11 months of work: complete. 10 months of stupid and 4 days of panicked rushing around, should result in about $15m/year for my company for at least the next 5 years; possibly 10.

But ya know what? Government contracting is just the stupidest way to solve problems. If I cared at all, it would be rage-inducing that this is how our governmental institutions purchase technology products. As it is, I know I can put up with the bullshit easily, jump through all the moronic and meaningless hoops with ease and agility, let all the stupid roll off my teflon back, and I am safe in the knowledge that NOBODY wants my job. And I get paid WELL for it.





johnnyFive  ·  365 days ago  ·  link  ·  

As someone on the user end of government IT, it's no picnic over here, either.

goobster  ·  364 days ago  ·  link  ·  

Yeah, I was a SysAdmin for NASA at Ames Research Center in the 1990's. Fortunately I worked for a contractor (like 90% of NASA workers), so I wasn't in control of the RFP or acquisition process. I just told the NASA guy what we needed to buy, and it magically showed up 6-9 months later.

Now I'm on the other end, bidding on government RFPs... which are just the most stupidly written documents in the world. They define the features, buttons, and screens that they think their software should have ... but NEVER TELL ME WHY!!

Less than 10% of the RFPs I ever see (>100 in a year) actually state what problem they are trying to solve. "We need a better way to track X." or " We need to reduce the cost of Y." or "We are looking to improve the reporting in Z system, with data collected from P, Q, and R."

Instead the RFP says things like, "Must provide functional reporting" or "Battery life of 3 years on a single charge" or "One-click application of user hierarchy" or just a long list of report names with no description of what the contents of those reports should be, or even a glossary of what the terms mean.

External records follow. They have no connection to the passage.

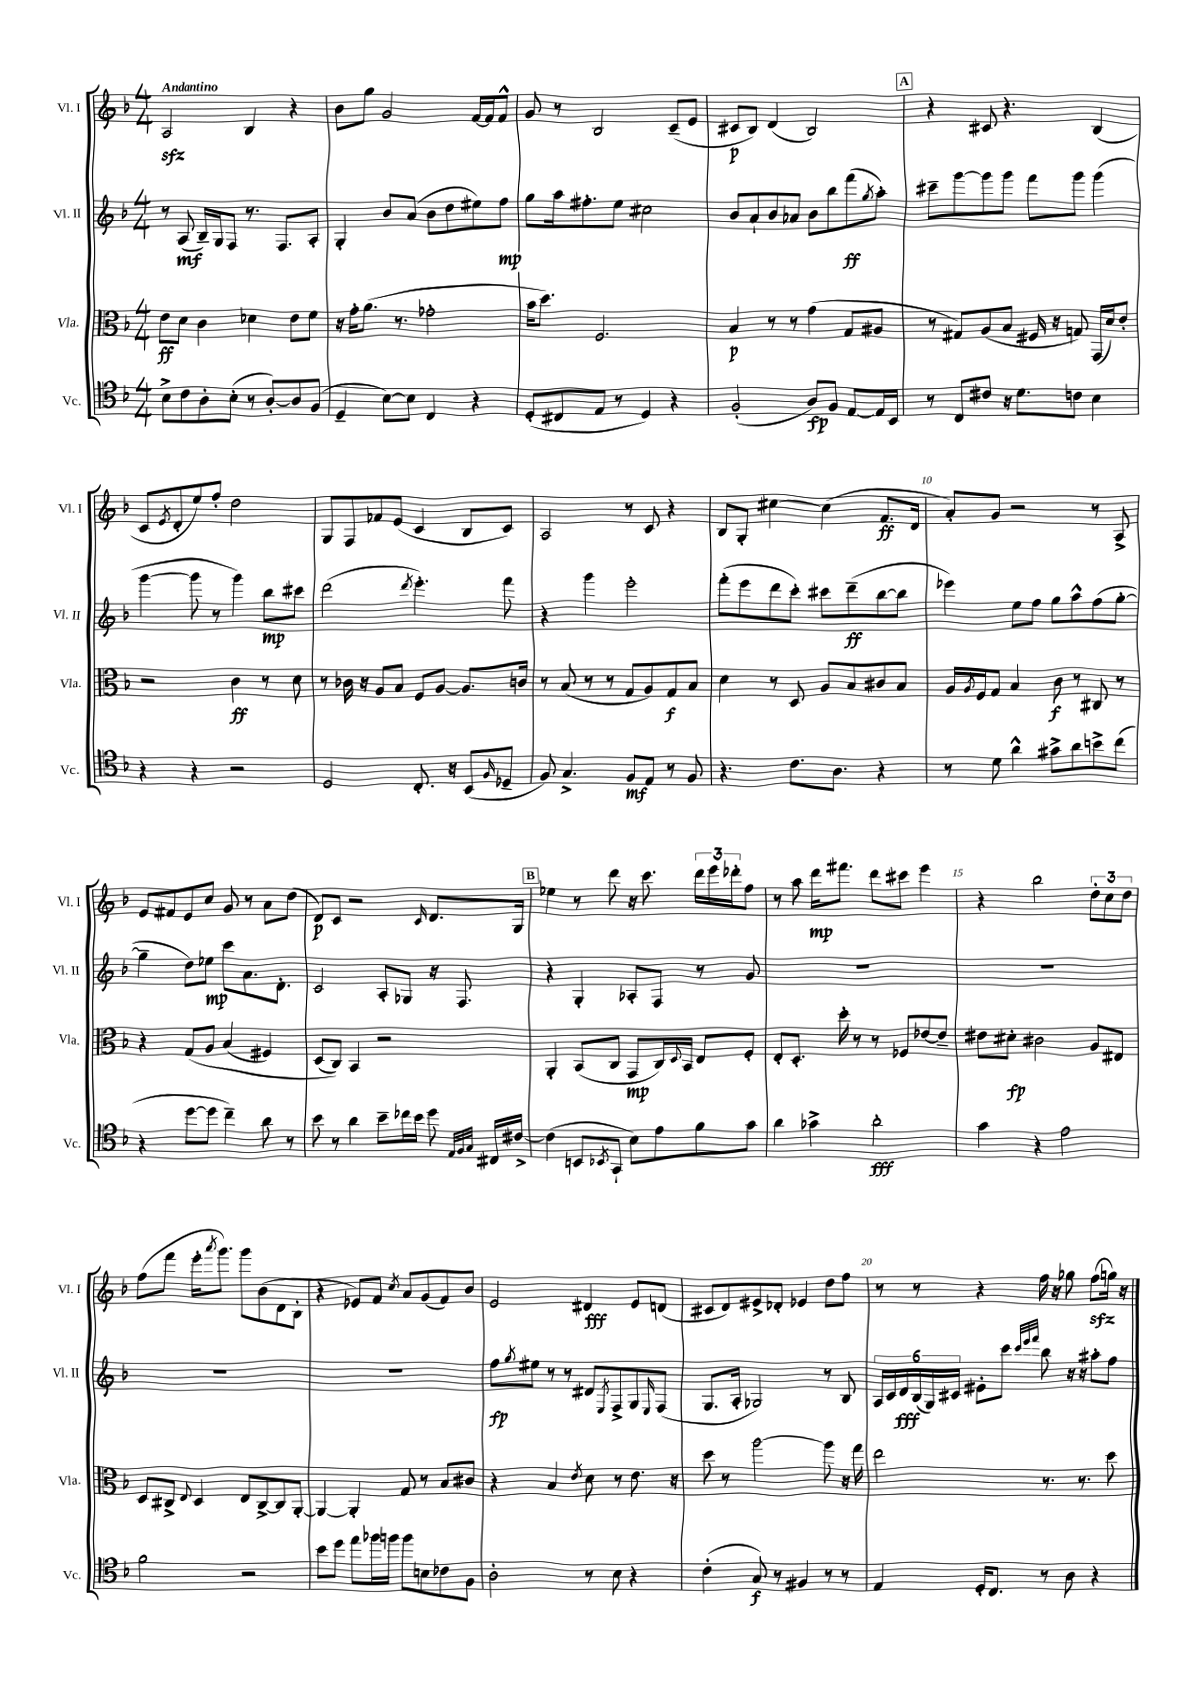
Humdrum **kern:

**kern	**kern	**kern	**kern
*staff4	*staff3	*staff2	*staff1
*clefC4	*clefC3	*clefG2	*clefG2
*k[b-]	*k[b-]	*k[b-]	*k[b-]
*M4/4	*M4/4	*M4/4	*M4/4
8B-^	8e	8r	2A
8c	8d	(8A	.
8A'	4c	16B-~)	.
.	.	16G	.
(8B-'	.	8F	.
8r	4d-	8.r	4B-
[8A')	.	.	.
.	.	8.F	.
8A]	8e	.	4r
(8F	8f	8A'	.
=	=	=	=
4D~	16r	4G'	8b-
.	16g'	.	.
.	(8.a	.	8gg
[8B-)	.	8b-	2g
.	8.r	.	.
8B-]	.	(8a	.
4C	2g-'	8b-	.
.	.	8dd	.
4r	.	8ee#)	[16f
.	.	.	16f]
.	.	8ff	8f^^
=	=	=	=
(8D'	16b-	8gg	8g
.	8.dd)	.	.
8C#	.	16aa	8r
.	.	8.ff#'	.
8E	2.F	.	2B-
8r	.	8ee	.
4D)	.	2cc#	.
4r	.	.	(8c~
.	.	.	8e
=	=	=	=
(2F'	4B-	8b-	8c#
.	.	8a`	8B-)
.	8r	8b-	(4d
.	8r	8a-	.
8A)	(4g	8b-	2B-)
8F	.	8bb-	.
[8E	8G	(8fff	.
.	.	8qgg	.
16E]	8A#	8aa')	.
16BB-	.	.	.
=	=	=	=
8r	8r	8ccc#~	4r
8C	8G#)	[8ggg	.
8c#	(8A	8ggg]	8c#
16r	8B-	8ggg	4.r
8.d	.	.	.
.	16F#	8fff	.
.	16r	.	.
8c	8G)	8ggg	.
4B-	(16GG	(4ggg	(4B-
.	16d)	.	.
.	8e'	.	.
=	=	=	=
4r	2r	[4ggg	8c
.	.	.	8qe
.	.	.	8d'
4r	.	8ggg]	8ee)
.	.	8r	8ff'
2r	4c	4ggg)	2dd
.	8r	8bb-	.
.	8d	8ccc#	.
=	=	=	=
2D	8r	(2ddd	8G
.	16c-	.	8F
.	16r	.	.
.	8A	.	8f-
.	8B-	.	(8e
.	.	8qddd	.
8.C'	8F	4.eee')	4c
.	[8A	.	.
16r	.	.	.
(8BB-	8.A]	.	8B-
16qqF	.	.	.
8D-~	.	8fff	8c)
.	16c	.	.
=	=	=	=
8F)	8r	4r	2A
4.G^	(8B-	.	.
.	8r	4ggg	.
.	8r	.	.
8F	8G	2eee'	8r
8E	8A)	.	8c
8r	8G	.	4r
8F	8B-	.	.
=	=	=	=
4.r	4d	(8fff'	8B-
.	.	8eee	8G'
.	8r	8ddd	[4cc#
8.c	8D	8ccc')	.
.	8A	8ccc#	(4cc#]
8.A	.	.	.
.	8B-	(8ddd~	.
4r	8c#	[8bb-	8.f
.	8B-	8bb-]	.
.	.	.	16d
=	=	=	=
8r	16A	4eee-)	8a')
.	8qA	.	.
.	16F	.	.
8d	8G	.	8g
4a^^	4B-	8ee	2r
.	.	8ff	.
8g#^	8c	8gg	.
8a	8r	8aa^^	.
8b^	8C#	(8ff	8r
(8cc	8r	[8gg'	8A^
=	=	=	=
4r	4r	4gg~]	8e
.	.	.	8f#
[8dd	&(8G	8dd)	8e
8dd]	8A	8ee-	8cc
4cc~)	(4B-	8ccc	8g
.	.	8.a	8r
8a	4F#)	.	8a
.	.	8.d'	.
8r	.	.	(8dd
=	=	=	=
8b-	(8D	2c	8d)
8r	8C)&)	.	8c
4a	4BB-	.	2r
8b-~	2r	8A'	.
16cc-	.	8G-	.
16b-	.	.	.
.	.	.	16qqc
8dd	.	16r	8.d
.	.	8.F	.
32qqE	.	.	.
32qqF	.	.	.
32qqG	.	.	.
16C#	.	.	.
[16c#^	.	.	16G
=	=	=	=
(4c#]	4AA'	4r	4ee-
8BB	(8BB-	4G'	8r
8qBB-	.	.	.
8GG`	8C	.	8ddd
8B-)	8GG	8A-'	16r
.	.	.	8.ccc
8e	16C)	8F	.
.	8qqD	.	.
.	16BB-	.	.
8f	8E	8r	24ddd
.	.	.	24eee
.	.	.	24ddd-'
8g	8F'	8g	8ff
=	=	=	=
4a	8E'	1r	8r
.	8.D'	.	8aa
4g-^	.	.	16ddd
.	16dd'	.	8.fff#
.	8r	.	.
2a'	8r	.	8ddd
.	8F-	.	8ccc#
.	[8e-	.	4eee
.	8e-~]	.	.
=	=	=	=
4g	8e#	1r	4r
.	8d#'	.	.
4r	2c#	.	2bb-
2e	.	.	.
.	8A	.	12dd'
.	.	.	12cc
.	8E#	.	.
.	.	.	12dd
=	=	=	=
2f	8D	1r	(8ff
.	8C#^	.	8fff
.	8qqE	.	.
.	4D	.	16eee'
.	.	.	8qaaa
.	.	.	8.ggg)
2r	8E	.	8ggg
.	[8C#^	.	(8b-
.	8C#]	.	8d
.	[8AA'	.	8B-'
=	=	=	=
8b-	4AA_	1r	4r
8dd	.	.	.
8ee	4AA']	.	8e-)
16ff-	.	.	8f
16ff	.	.	.
.	.	.	8qcc
8ff	8G	.	8a
8B	8r	.	(8g
8c-	8B-	.	8f)
8F	8c#	.	8b-
=	=	=	=
2A'	4r	8ff	2e
.	.	8qgg	.
.	.	8ee#	.
.	4B-	8r	.
.	.	8r	.
.	8qe	.	.
8r	8d	8d#	4d#
.	.	8qE	.
8B-	8r	8F^	.
4r	8.e	8G	8e
.	.	16qqE	.
.	.	(8F	(8d
.	16r	.	.
=	=	=	=
(4c'	8dd	8.G	8c#
.	8r	.	8d)
.	.	16A'	.
8G)	[2aa	2G-)	8e#^
8r	.	.	8d-'
4F#	.	.	4e-
8r	8aa]	8r	8dd
8r	16r	8B-	8ff
.	16gg	.	.
=	=	=	=
4E	2ee	24A	8r
.	.	24c	.
.	.	24d	.
.	.	(24B-	8r
.	.	24G)	.
.	.	24c#	.
16D'	.	8e#'	4r
8.C	.	.	.
.	.	8ccc	.
.	.	32qqccc	.
.	.	32qqeee	.
.	.	32qqfff	.
8r	8.r	8bb-	16ff
.	.	.	16r
8A	.	16r	8gg-
.	8.r	16r	.
4r	.	8aa#'	(8ff
.	8dd	8ff	16gg)
.	.	.	16r
==	==	==	==
*-	*-	*-	*-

If they just told me what problem they wanted to solve, rather than trying to be software and hardware designers, I could tell them how our software solves those problems. Instead I have to try to interpret a bunch of half-assed feature requests from people who have never designed a software application in their life, nor know what apps are available in the market to solve those problems today.

The stoopid. It hurts.

bfv  ·  364 days ago  ·  link  ·  

My favorites are the ones where they really want to go with a particular vendor, but they're required to shop around, so they write the RFP to describe exactly what the vendor they want does and you get requirements like having to store medical histories in an internet-accessible Access database running on Windows ME on a toaster.

johnnyFive  ·  364 days ago  ·  link  ·  

My assumption is that someone, somewhere said "this is what RFPs have to look like."

One of the things I've noticed is that large organizations, both private and public, are very bad at encouraging the right kind of risk-taking. If you're right, you may get some kind of reward out of it, but if you're wrong, you're pilloried. But no one ever gets canned for following accepted practice, and so many managers are content to coast their way up the seniority ladder while never rocking the boat or deviating from standard practice.